**What to work on**
As you restate the entries, keep every word intact and leave out whatever images they hold.

**Source data**
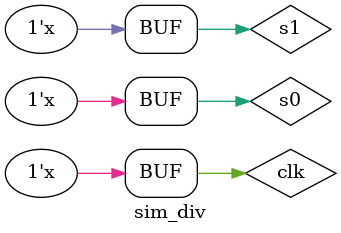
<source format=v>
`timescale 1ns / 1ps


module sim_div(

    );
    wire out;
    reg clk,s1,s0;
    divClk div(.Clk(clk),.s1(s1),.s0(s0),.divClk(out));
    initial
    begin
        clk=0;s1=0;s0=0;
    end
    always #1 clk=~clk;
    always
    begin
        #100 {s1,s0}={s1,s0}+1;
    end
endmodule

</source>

**Reply**
<source format=v>
`timescale 1ns / 1ps


module sim_div(

    );
    wire out;
    reg clk,s1,s0;
    divClk div(.Clk(clk),.s1(s1),.s0(s0),.divClk(out));
    initial
    begin
        clk=0;s1=0;s0=0;
    end
    always #1 clk=~clk;
    always
    begin
        #100 {s1,s0}={s1,s0}+1;
    end
endmodule

</source>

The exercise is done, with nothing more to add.